Tolerant profile MUST:

1. preserve raw source,
2. emit diagnostics for every deviation,
3. produce canonical AST when recoverable,
4. never claim strict-valid unless strict invariants pass.

10. Diagnostics Specification

Recommended severities:

1. Fatal
2. Error
3. Warning
4. Info

Diagnostic payload SHOULD include:

1. code,
2. message,
3. source span,
4. recovery action,
5. strict impact.

11. Canonicalization Rules

When tolerant recovery is used, implementation SHOULD canonicalize:

1. layer ordering in AST output,
2. known aliases into canonical keys,
3. parent_node into normalized representation,
4. unambiguous numeric strings into numeric values.

Canonicalization MUST NOT:

1. modify original raw text,
2. alter identity-sensitive semantics,
3. fabricate missing semantic values.

12. Adversarial and Security Considerations

Threat classes:

1. marker spoofing and layer confusion,
2. malformed confidence signatures,
3. delimiter smuggling in compact forms,
4. layer bleed-through via unbalanced containers.

Required response:

1. strict profile fails closed,
2. tolerant profile fails informative with bounded recovery,
3. diagnostics remain deterministic for equal input.

13. Backward Compatibility Contract

Language evolution policy is additive.

Rules:

1. optional fields MAY be introduced without invalidating old nodes.
2. old nodes MAY be ingested via tolerant profile.
3. strict profile remains the canonical generation target.

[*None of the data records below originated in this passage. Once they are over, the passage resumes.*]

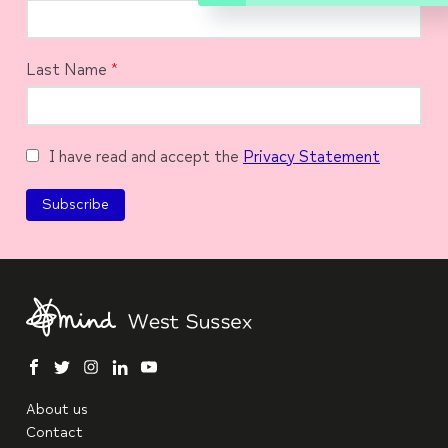
Last Name
*
I have read and accept the
Privacy Statement
facebook
twitter
instagram
linkedin
youtube
About us
Contact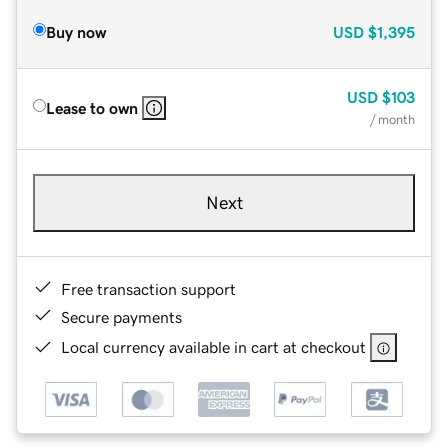
Buy now
USD
$1,395
USD
$103
Lease to own
/ month
Next
Free transaction support
Secure payments
Local currency available in cart at checkout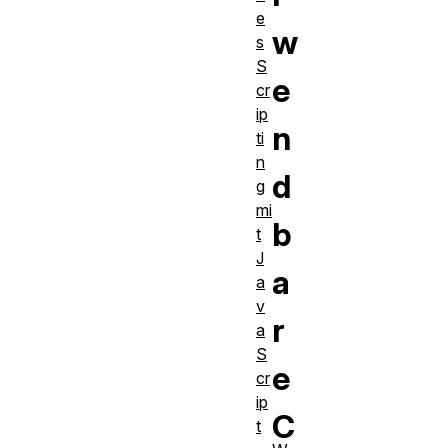
e
w
s
S
e
cr
ip
n
ti
n
d
g
mi
b
t
J
a
a
v
r
a
S
e
cr
ip
C
t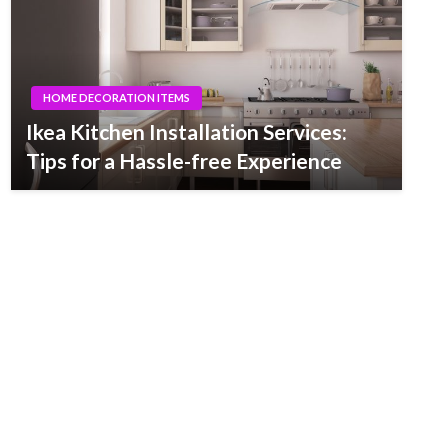
HOME DECORATION ITEMS
Ikea Kitchen Installation Services:
Tips for a Hassle-free Experience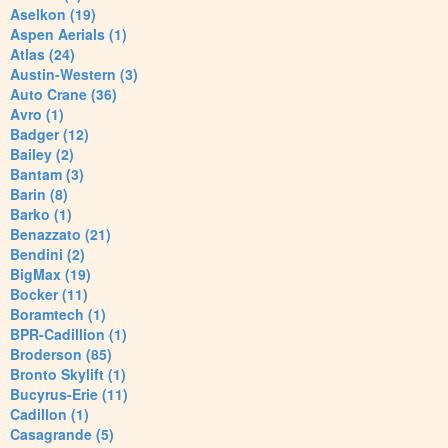
Aselkon (19)
Aspen Aerials (1)
Atlas (24)
Austin-Western (3)
Auto Crane (36)
Avro (1)
Badger (12)
Bailey (2)
Bantam (3)
Barin (8)
Barko (1)
Benazzato (21)
Bendini (2)
BigMax (19)
Bocker (11)
Boramtech (1)
BPR-Cadillion (1)
Broderson (85)
Bronto Skylift (1)
Bucyrus-Erie (11)
Cadillon (1)
Casagrande (5)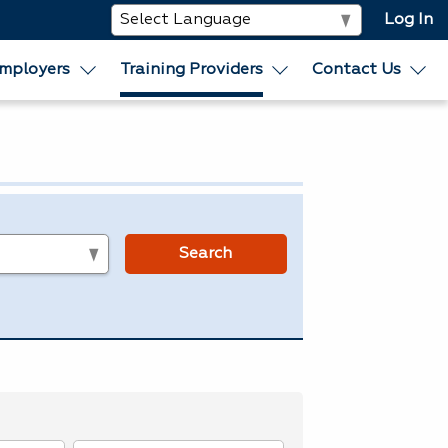
Log In
mployers
Training Providers
Contact Us
s
Search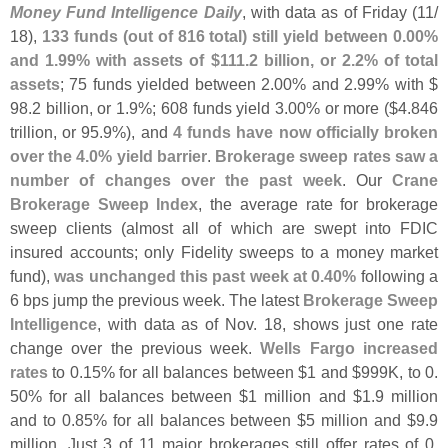
Money Fund Intelligence Daily
, with data as of Friday (
11/
18),
133 funds (
out of 816 total) still yield between 0.
00%
and 1.
99% with assets of $
111.
2 billion, or 2.
2% of total
assets
; 75 funds yielded between 2.
00% and 2.
99% with $
98.
2 billion, or 1.
9%; 608 funds yield 3.
00% or more ($
4.
846
trillion, or 95.
9%), and
4 funds have now officially broken
over the 4.
0% yield barrier
.
Brokerage sweep rates saw a
number of changes over the past week
. Our
Crane
Brokerage Sweep Index
, the average rate for brokerage
sweep clients (
almost all of which are swept into FDIC
insured accounts; only Fidelity sweeps to a money market
fund),
was unchanged this past week at 0.
40%
following a
6 bps jump the previous week. The latest
Brokerage Sweep
Intelligence
, with data as of Nov. 18, shows just one rate
change over the previous week.
Wells Fargo increased
rates
to 0.
15% for all balances between $
1 and $
999K, to 0.
50% for all balances between $
1 million and $
1.
9 million
and to 0.
85% for all balances between $
5 million and $
9.
9
million. Just 3 of 11 major brokerages still offer rates of 0.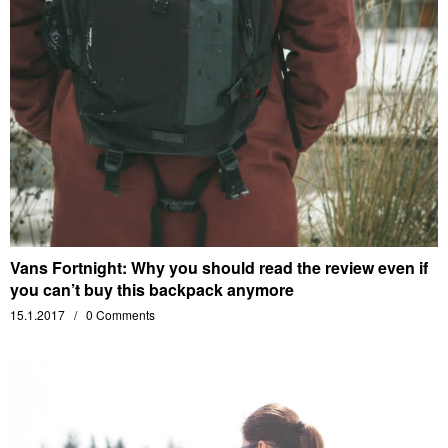
Vans Fortnight: Why you should read the review even if
you can’t buy this backpack anymore
15.1.2017
0 Comments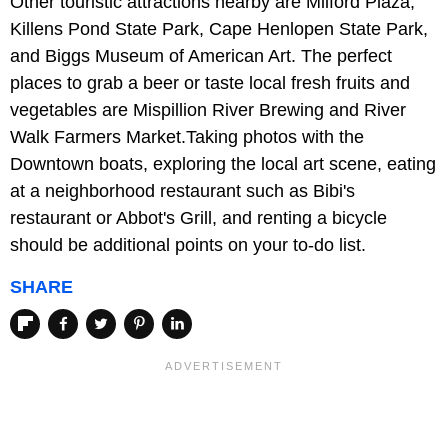
Other touristic attractions nearby are Milford Plaza,
Killens Pond State Park, Cape Henlopen State Park,
and Biggs Museum of American Art. The perfect
places to grab a beer or taste local fresh fruits and
vegetables are Mispillion River Brewing and River
Walk Farmers Market.Taking photos with the
Downtown boats, exploring the local art scene, eating
at a neighborhood restaurant such as Bibi's
restaurant or Abbot's Grill, and renting a bicycle
should be additional points on your to-do list.
SHARE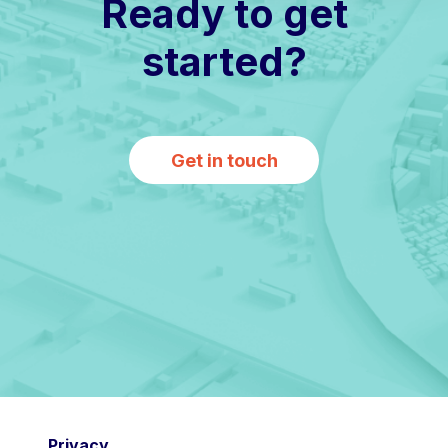
Ready to get
started?
Get in touch
Privacy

14. Conformance Testing Requirements

A conformance suite SHOULD include:

1. strict canonical fixtures,
2. tolerant legacy fixtures,
3. negative fixtures by invariant class,
4. adversarial fixtures by threat class,
5. canonical AST snapshot expectations.

15. Canonical Example

⊕⟨ ⏣0{ trigger: manual, response_format: temporal_node, origin_session: "session-abc", compression_depth: 1, parent_node: null, prime: { attractor_config: { stability: 0.90, friction: 0.20, logic: 0.98, autonomy: 0.85 }, context_summary: "parser hardening session", relevant_tier: raw, retrieval_budget: 8 } } ⟩
⦿⟨ ⏣0{ timestamp: "2026-04-25T00:00:00Z", tier: raw, session_id: "session-abc", schema_version: "sttp-1.0", user_avec: { stability: 0.90, friction: 0.20, logic: 0.98, autonomy: 0.85, psi: 2.93 }, model_avec: { stability: 0.90, friction: 0.20, logic: 0.98, autonomy: 0.85, psi: 2.93 } } ⟩
◈⟨ ⏣0{ focus(.99): "grammar update", decision(.96): { parser_mode(.95): "strict_and_tolerant" } } ⟩
⍉⟨ ⏣0{ rho: 0.95, kappa: 0.94, psi: 2.93, compression_avec: { stability: 0.90, friction: 0.20, logic: 0.98, autonomy: 0.85, psi: 2.93 } } ⟩

16. Change Control

When schema or grammar rules change, maintainers SHOULD update:

1. this language specification,
2. sttp_grammar_blueprint.md,
3. parser conformance fixtures,
4. parser implementation notes.

17. Language Promise

STTP as typed IR is complete only when it can do all three simultaneously:

1. represent cognition state faithfully,
2. validate structure deterministically,
3. survive historical reality without semantic drift.